Source passage >>
It was Catherine's last night, and i'm kind of sad she left, but i understand why. I may have to visit her sometime this summer, and i think that would be awesomewink


friday i had woken up at 6am to go to my yale new haven apt to check on my brain, and though the doctor seemed encouraged by my interest in starting school again, his bedside manner was nowhere near as good as dr Peipmeyer (my surgeon). He was nice enough to say chemo therapy in front of my mother, or "i believe you can live a normal life" and shit like that, which angered me a little.

There is NO reason why chemo even needed to be brought up, considering i'm not haveing it, and don't need it.
and fuck yes, i'm going to live my life, and thank you very much for giving me permission.I used to zone out, and look to the left (no knowledge of this) for many years before the surgery. Just a brief check out of reality, and i don't do this anymore. My mom and dad always were a bit worried by this, but thought it may be ADD, or something. The doctor just told my mother,that those could have been little seizures, i forget what he refered to them as. my mom was a wreck, she felt bad.

I told her on the ride home, that i wasn't ready at that point of my life anyway to deal with a brain tumor. i already had enough going on. and for that matter, they just didn't know as much as they do now. it wasn't the time, and i'm already struggling to not be that girl "who had a brain tumor" i don't want or need that to be my identity and if i had discovered something then it could have crippled me emotionally.


The other thing which i care less about, but is still a pain in the ass is the meds. I'm taking them and i was under the impression i'd be off them by now. the doctor says 9 months worth should do.
I understand that if i have a seizure, i could do real fucking damage to my self, and my life. I know what the meds are preventing, regardless that it is precautionary. The side effect of being drousy makes me insane.
I'm quicker off the meds, my energy level is better. he said i could have 2 drinks if i needed to. but the meds would enhance the effect of alcohol.

I asked if i could lower my dosage of dilantin to 200m (2 pills instead of 3 a day), my system reacts to drugs so easily. the doctor wavered at first and then said yes.

Input data >>
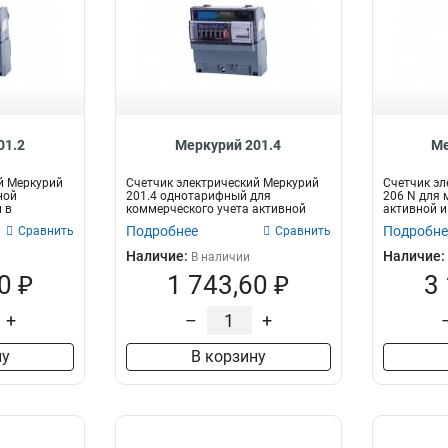
01.2
Меркурий 201.4
Ме
й Меркурий
Счетчик электрический Меркурий
Счетчик эл
ной
201.4 однотарифный для
206 N для 
 в
коммерческого учета активной
активной и
электроэнерг...
электрическ
Подробнее
Подробне
Сравнить
Сравнить
Наличие:
Наличие:
В наличии
0 ₽
1 743,60 ₽
3
+
–
+
ну
В корзину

Problem A >> Who does the blog post name as the writer's surgeon?
Problem B >> Duplicate the passage of the blog post starting with "I'm quicker off" and going on through "then said yes.".
Use only the blog post when you respond.

Written answer A >> Dr Peipmeyer.

Written answer B >>
I'm quicker off the meds, my energy level is better. he said i could have 2 drinks if i needed to. but the meds would enhance the effect of alcohol.

I asked if i could lower my dosage of dilantin to 200m (2 pills instead of 3 a day), my system reacts to drugs so easily. the doctor wavered at first and then said yes.